Atomic Structure and Isotopes, Relative Mass
Quick Notes
- Relative Isotopic Mass
- Mass of one isotope relative to 1/12th the mass of a carbon-12 atom
- Relative Atomic Mass (Ar)
- Weighted mean of all isotopes of an element compared to 1/12th the mass of a carbon-12 atom
- Mass Spectrometry
- Measures relative isotopic masses and their abundances (based on mass to charge, m/z ratio)
- Ar = (Σ isotopic mass × % abundance) ÷ 100
- Relative Molecular Mass (Mr) and Relative Formula Mass
- Mr: sum of Ar values in a molecule
- Relative formula mass: sum of Ar values in an ionic compound
- Both calculated using Ar values from the periodic table
Full Notes
Relative Isotopic Mass
The relative isotopic mass is the mass of a single isotope relative to 1/12th of the mass of a carbon-12 atom.
Relative Atomic Mass (Ar)
Relative atomic mass is the weighted mean of all the isotopes of an element.
It takes into account both the mass and the abundance of each isotope, and it is also relative to 1/12th the mass of a carbon-12 atom.
What Is Mass Spectrometry?
There are several different types of Mass Spectrometry, and they have been explained in more detail here.
Mass spectrometry is a technique used to separate and measure the different isotopes in a sample of an element. It works by ionizing atoms, accelerating them, and then deflecting them based on their mass-to-charge ratio.
Note - you don’t need to know all the details of how a mass spectrometer works however you should be comfortable with the overall idea and purpose of the technique.
Reading a Mass Spectrum
A mass spectrum is a bar graph where:
- The x-axis shows the mass (often the mass number of each isotope).
- The y-axis shows the relative abundance of each isotope, usually as a percentage.
- Each bar represents an isotope. A taller bar means that isotope is more abundant in nature.
If you are given a mass spectrum with just bars and no percentages, you can treat the bar heights as relative values. Add the total height of all bars, then calculate each bar’s percentage as a fraction of the total.
Calculating Average Atomic Mass
The average atomic mass listed on the periodic table is not a simple average.

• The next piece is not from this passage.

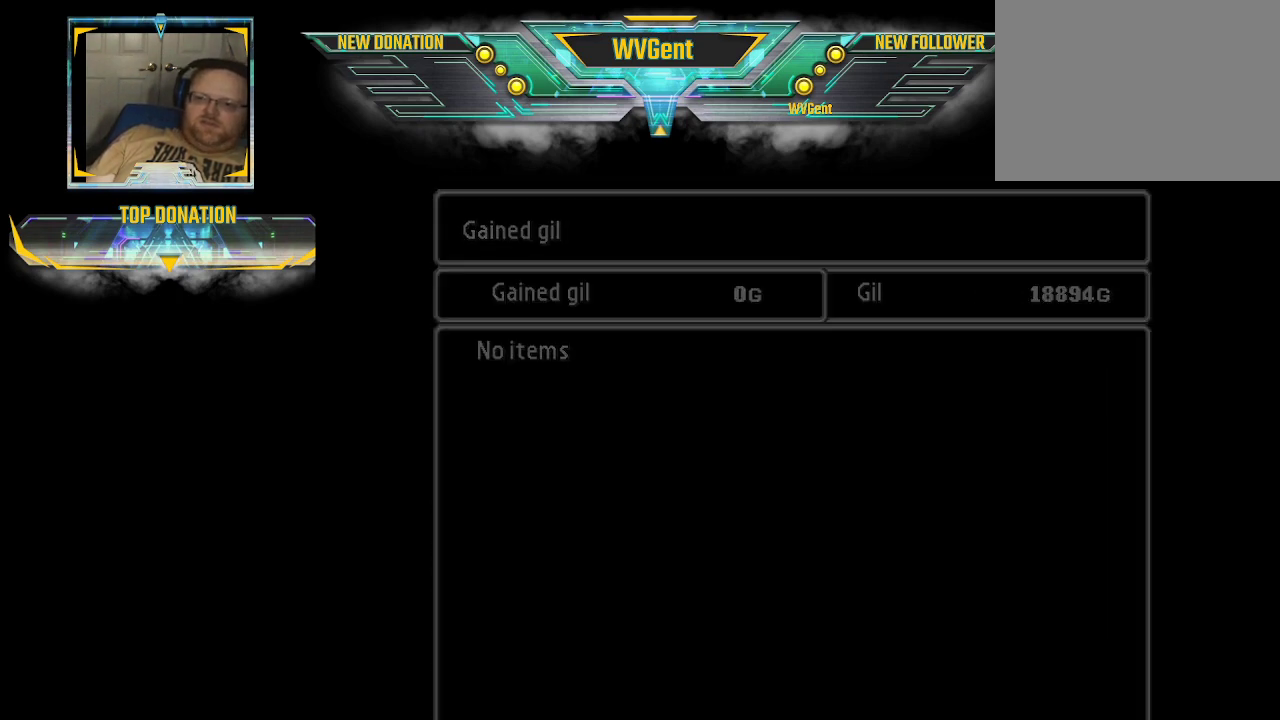
{"buttons": [], "left_stick": "center", "right_stick": "center", "events": []}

It is a weighted average that reflects both the mass and natural abundance of each isotope.
It can be calculated using the following formula:
Ar = (Σ (isotopic mass × % abundance)) / 100
To avoid confusion with relative atomic mass, imagine you have 100 atoms of the element.
If isotope A has 75% abundance and isotope B has 25%,
then:
Total mass from A = (mass of A) × 75
Total mass from B = (mass of B) × 25.
Add these to get the combined mass of all 100 atoms
then divide by 100 to find the average mass of one atom – which is the relative atomic mass.
Example Chlorine isotopes
Chlorine has two isotope, giving two peaks in a mess spectra:
- Cl-35 (75%)
- Cl-37 (25%)
Ar = (35 × 75 + 37 × 25) / 100 = 35.5
Answer: The average atomic mass of chlorine is 35.5
Relative Molecular Mass (Mr) and Relative Formula Mass
Relative molecular mass (Mr) is the sum of the relative atomic masses (Ar) of all atoms in a molecule. It is used for molecular compounds.

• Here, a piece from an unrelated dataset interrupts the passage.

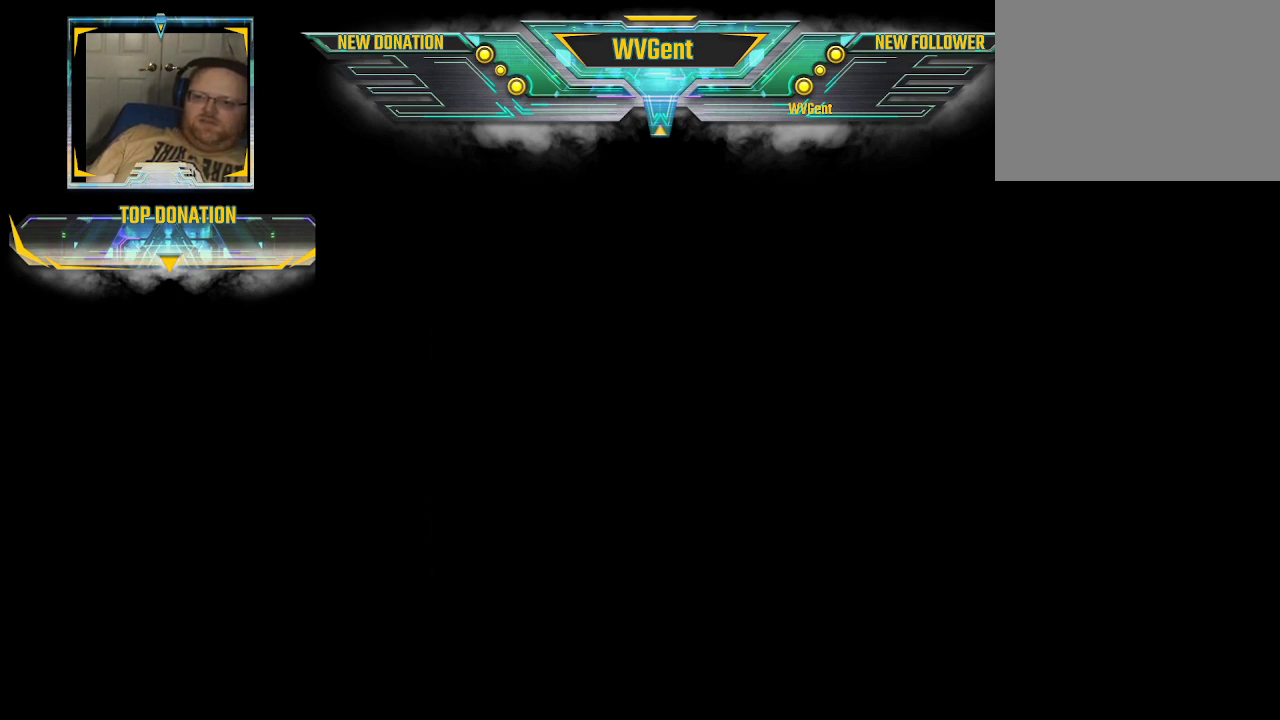
{"buttons": [], "left_stick": "center", "right_stick": "center", "events": []}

Relative formula mass is used for ionic compounds or giant covalent substances. It is calculated the same way, by summing the Ar values of all atoms in the empirical formula.
For Example Mr and relative formula mass
Mr of H2O = (2 × 1.0) + (1 × 16.0) = 18.0
Relative formula mass of MgCl2 = 24.3 + (2 × 35.5) = 95.3
Summary
- Relative isotopic mass is for a single isotope, relative to carbon-12.
- Relative atomic mass (A4) is the weighted mean of isotopes, relative to carbon-12.
- Mass spectrometry provides isotopic masses and abundances to calculate Ar.
- Mr is the sum of Ar values in a molecule and relative formula mass applies to ionic compounds.